BOWDOINHAM, Maine - Breaded and fried in butter, smelts are a delicacy for many Mainers. But the small forage fish, which once roamed the estuaries and rivers from the Chesapeake Bay to Canada, has all but vanished from Massachusetts on south.
A decade ago, federal regulators classified them as a "Species of Concern." And while they are showing up in Maine this season, anglers here are hoping that, with smaller numbers of fish, they won't also lose a much-loved winter pastime.
You can still find them for sale in the grocery store this time of year and on the menu in certain restaurants, but the popular fish that were once landed in the millions of pounds are getting harder to catch.
"2014 was the only year that, during all of our sampling, I never caught a fish," says Claire Enterline. "And I don't like to think that I'm that bad of a fisherman."
Enterline is a marine scientist with the Maine Department of Marine Resources which monitors smelt populations, and undertook an emergency closure of the spring dip net fishery when surveys showed there was a problem last year.
"It's not like it was just us," Enterline says. "You know, in all of our interviews it would be the same thing and people were really worried."
Smelts are anadromous fish that live in saltwater and migrate to freshwater, bringing with them special nutrients. Seals, cod, striped bass, great blue herons and other seabirds love them.
So do Maine fishermen, like Bill Jones of Limerick and his friend, Craig Fales. They're retired and looking for a break from cabin fever.
"If you come out here on a weekend, a Friday or a Saturday, it' s like a nightclub out here," Jones says. "The place is packed. Everyone's out here yelling, screaming. I mean it's pretty rowdy. It's fun."
Here at the River Bend smelt camp on the Cathance River in Bowdoinham, two dozen commercially-run ice shacks are set up in a straight line, wood smoke curling from their tiny metal chimneys. A heavy snow has created thick slush on top of the ice. Inside the ice shack with a woodstove going, it's warm enough to fish in short sleeves.
"Caught one, dad?" Gabe Watcher asks.
"Nope, just keepin' an eye out on 'em," replies Jacques St. Onge.
Nine-year-old Wachter, of Lisbon, is trying out smelt fishing with his father and grandfather, something they do a few times a year.
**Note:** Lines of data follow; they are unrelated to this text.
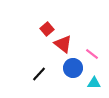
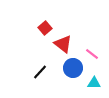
red square: moved 2 px left, 1 px up
black line: moved 1 px right, 2 px up
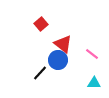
red square: moved 4 px left, 4 px up
blue circle: moved 15 px left, 8 px up
black line: moved 1 px down
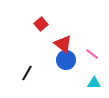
blue circle: moved 8 px right
black line: moved 13 px left; rotated 14 degrees counterclockwise
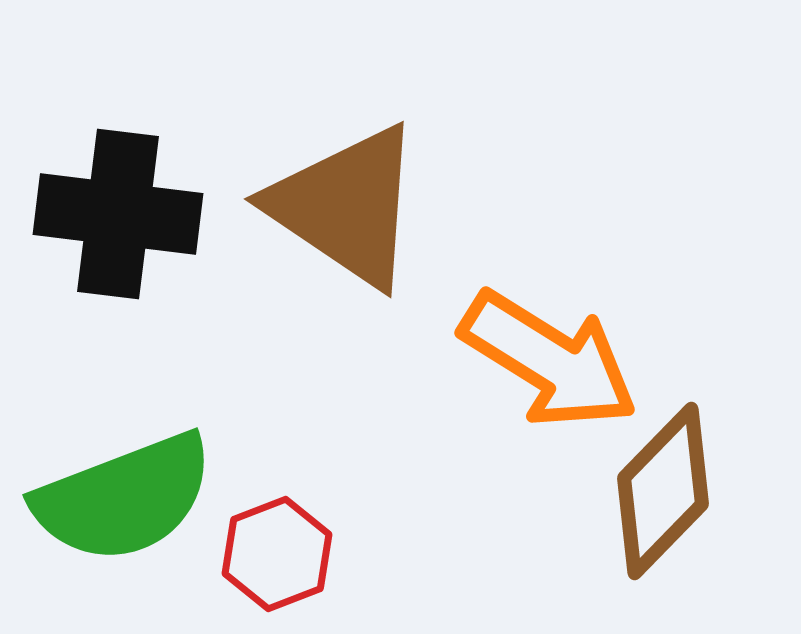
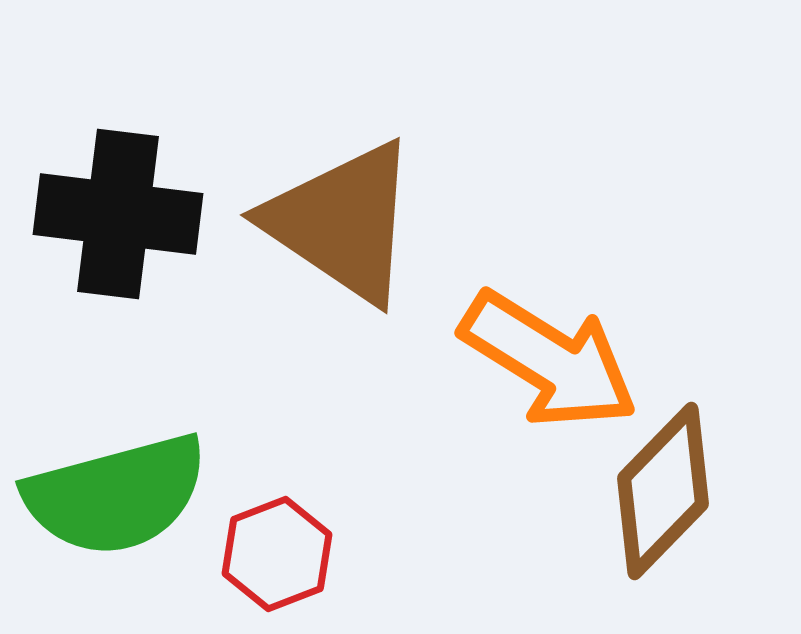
brown triangle: moved 4 px left, 16 px down
green semicircle: moved 8 px left, 3 px up; rotated 6 degrees clockwise
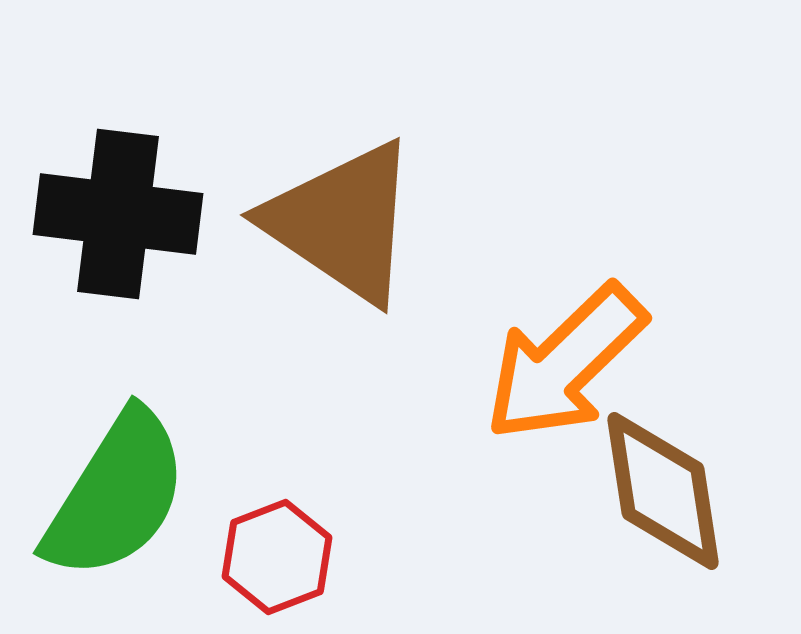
orange arrow: moved 16 px right, 3 px down; rotated 104 degrees clockwise
brown diamond: rotated 53 degrees counterclockwise
green semicircle: rotated 43 degrees counterclockwise
red hexagon: moved 3 px down
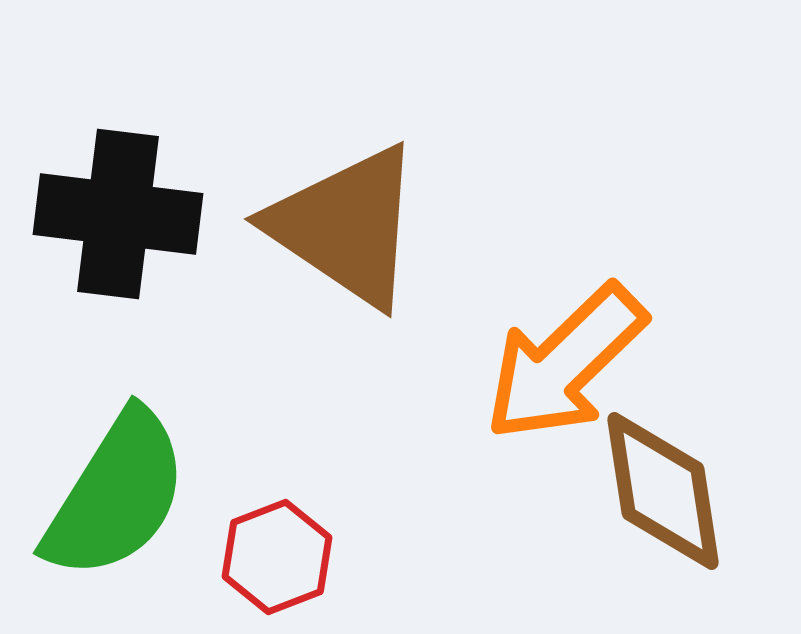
brown triangle: moved 4 px right, 4 px down
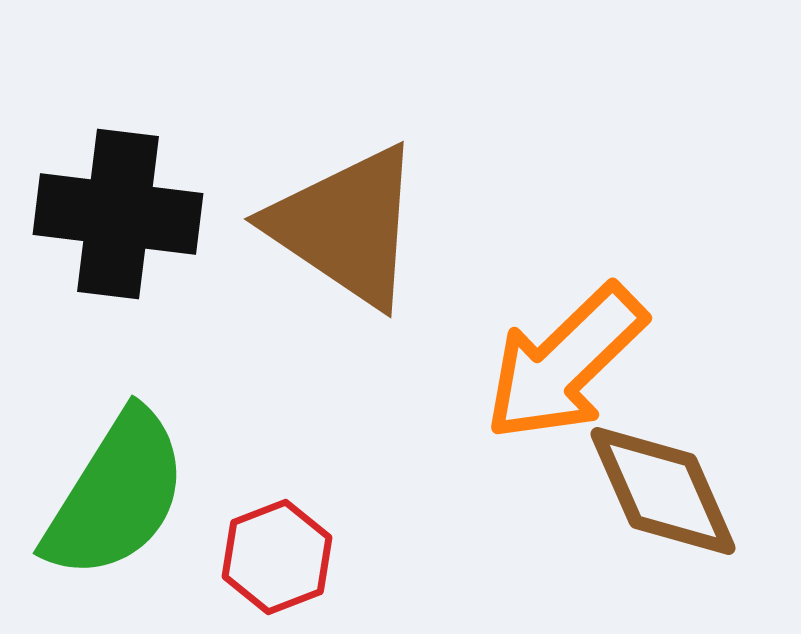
brown diamond: rotated 15 degrees counterclockwise
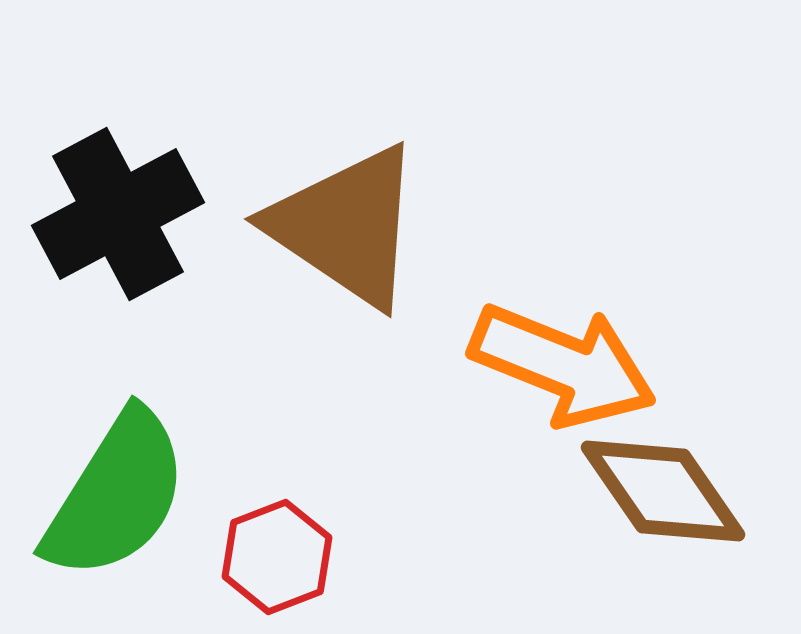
black cross: rotated 35 degrees counterclockwise
orange arrow: moved 2 px left, 2 px down; rotated 114 degrees counterclockwise
brown diamond: rotated 11 degrees counterclockwise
Like most anglers, they've rented their ice shack for six hours, long enough to cover the tide that brings in the fish.
The shack has pre-cut, rectangular holes cut into the ice on two sides, a series of weighted fishing lines baited with bloodworms attached to the walls.
So far, between the three of them, they've caught eight smelt. But Gabe's grandfather, Pete St. Onge, who's been fishing for most of his life, can remember when the fish and the fishermen were more plentiful. He points to a five-gallon bucket. "We used to fill buckets like this," he says. "Now, if we can fill a bucket we're doing good."
Susan Sharon: "You used to fill more than one bucket?"
Pete St. Onge: "Yeah, in a four-man camp we could fill two buckets."
In its heyday, just a few decades ago, there were twice as many ice fishing shacks set up at River Bend Camps. But owner Andy Wallentine says that's no longer possible because of the changing weather and lack of ice.
"Well, like this year we didn't get started 'til the second week of January. It was open water out here," he says. "The winters don't seem to be as cold as they used to be. It has been longer seasons. I seen 12 weeks. Now we're lucky if we got eight weeks."
Wallentine says last year his clients walked off the ice with no fish. This season is looking better, with some fishermen catching half a bucket full.
But Claire Enterline of DMR says smelt fishing seems to be cyclical, and during the good years the fish still aren't bouncing back enough. Scientists don't know why.
"A lot of people ask what's the reason that it's happening and there's no one reason," Enterline says. "There's a lot of things going on."
Those include rising sea temperatures, polluted runoff and changes in prey and predators in the Gulf of Maine.
But the problems are not confined to any one area. Massachusetts and Rhode Island are dealing with similar issues. And Enterline says the one thing that can be controlled is fishing effort, which is why there's a proposed rule to close parts of Maine from Owls Head west to Kittery to spring smelt season statewide again in Maine this year.